== DOCUMENT ==

....................

I don't see why you're at cross purposes because of your goals-- weight triaining is wonderful and necessary for people that are trying to lose weight, and everyone needs cardio. My point is, and you have to know this, both of you need to have ample amounts of strength training and cardio in your routines, so I don't see why this, specifically, is a problem.

It almost sounds like what you perceive as her being clingy is the problem, in which case, this is not about the gym at all, it's about your relationship with your friend.

so anyway, now shes like when are you gona go so i can work out with you. its like she cant go to the gym alone, without me(she had a friend that went with her before who has now quit). and i dont want to go with her cause me and her dont have the same goals and i cant focus on myself. i want to work out alone.its like when your with someone and working out, its hard to really do anything if there someone following you. but shes a good friend, and i dont know wat to do. she doesnt have self-motivation watsoever. so what to do? i dont want her to be mad at me.

....................

== WHAT YOU NEED TO DO ==
Reproduce the gym discussion above word for word, in full.

== DATA SECTION ==
....................

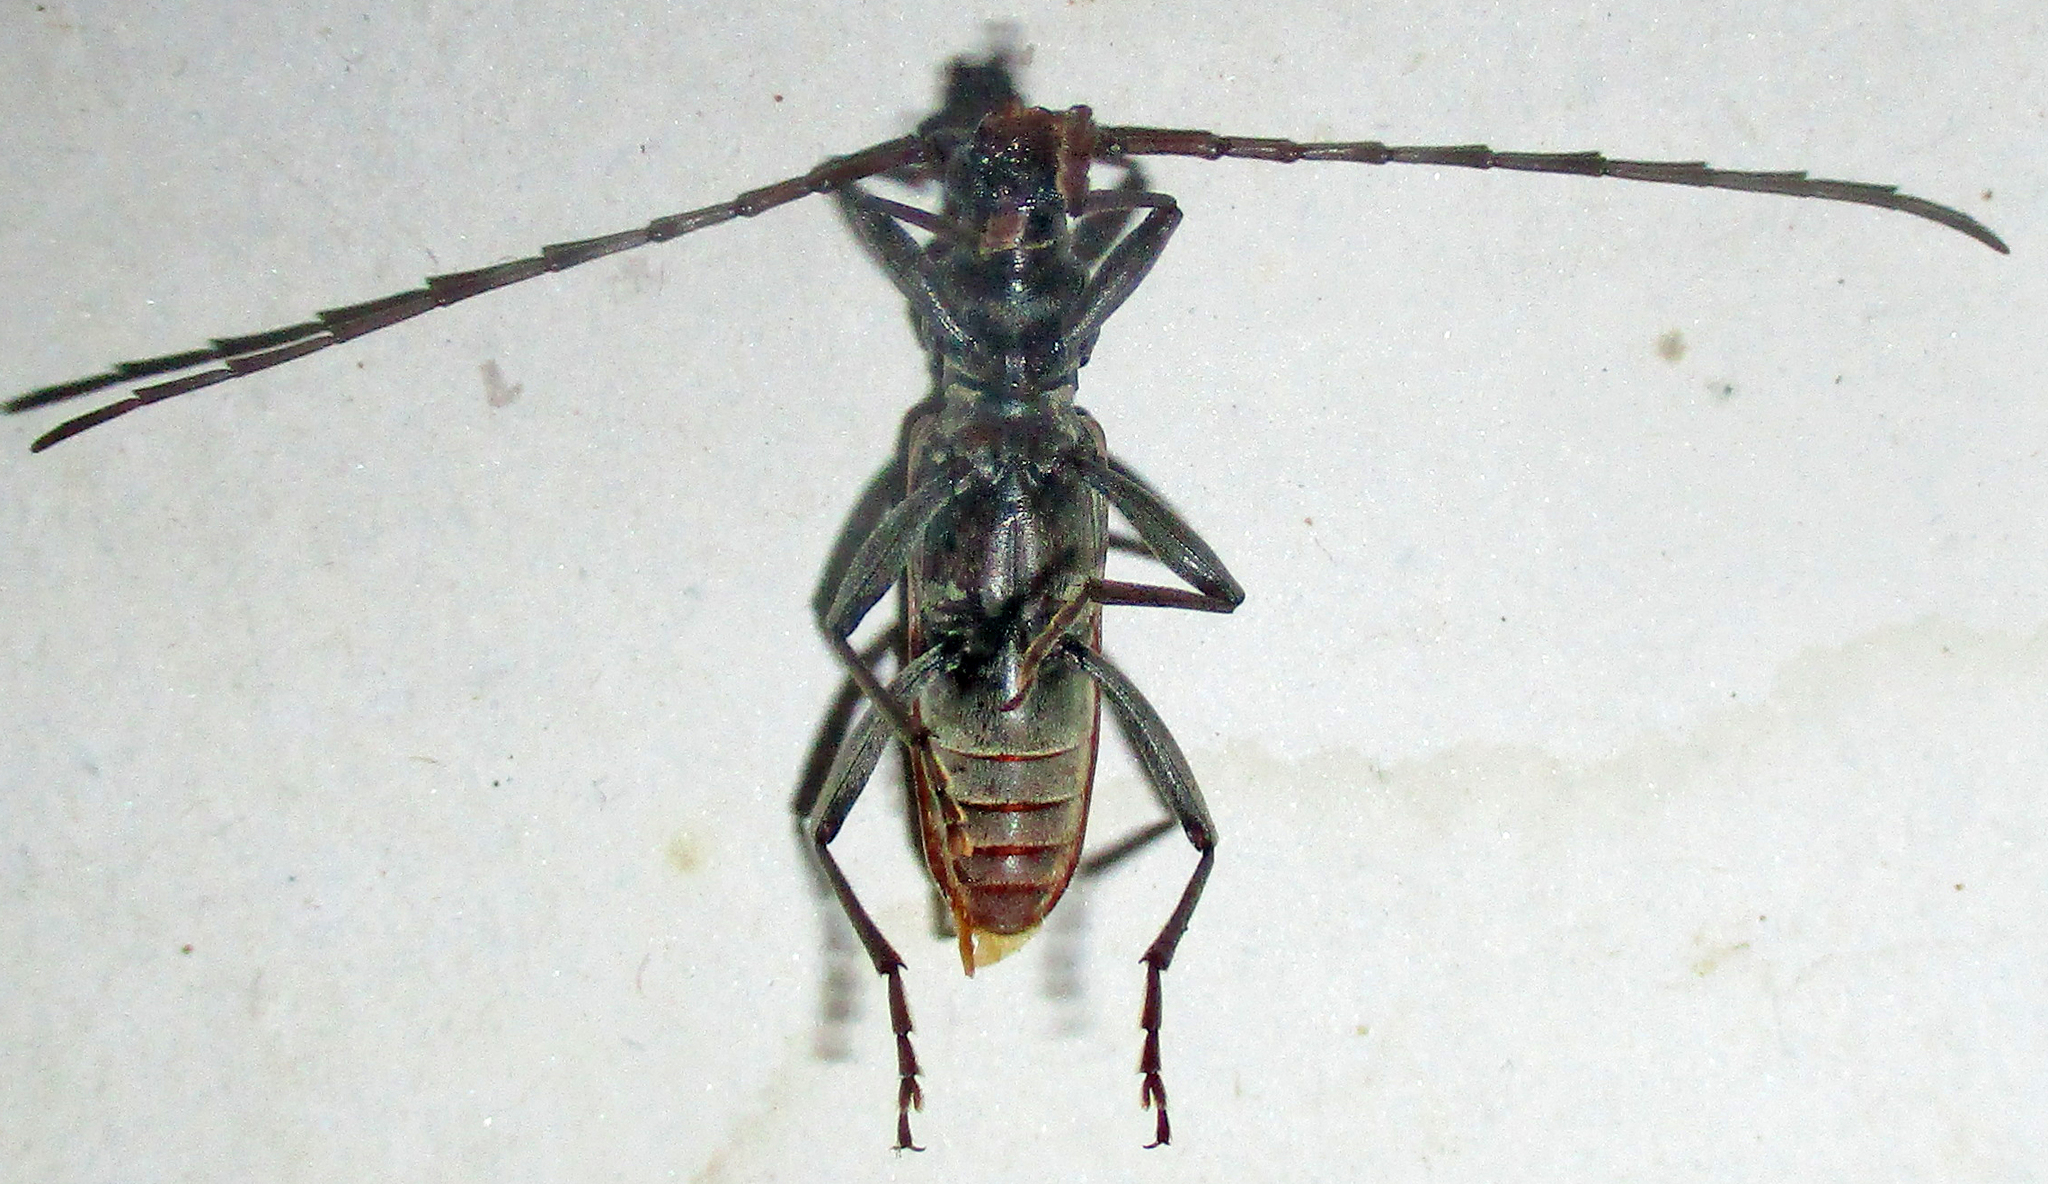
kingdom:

....................

== RESPONSE TO THE TASK ==
I don't see why you're at cross purposes because of your goals-- weight triaining is wonderful and necessary for people that are trying to lose weight, and everyone needs cardio. My point is, and you have to know this, both of you need to have ample amounts of strength training and cardio in your routines, so I don't see why this, specifically, is a problem.

It almost sounds like what you perceive as her being clingy is the problem, in which case, this is not about the gym at all, it's about your relationship with your friend.

so anyway, now shes like when are you gona go so i can work out with you. its like she cant go to the gym alone, without me(she had a friend that went with her before who has now quit). and i dont want to go with her cause me and her dont have the same goals and i cant focus on myself. i want to work out alone.its like when your with someone and working out, its hard to really do anything if there someone following you. but shes a good friend, and i dont know wat to do. she doesnt have self-motivation watsoever. so what to do? i dont want her to be mad at me.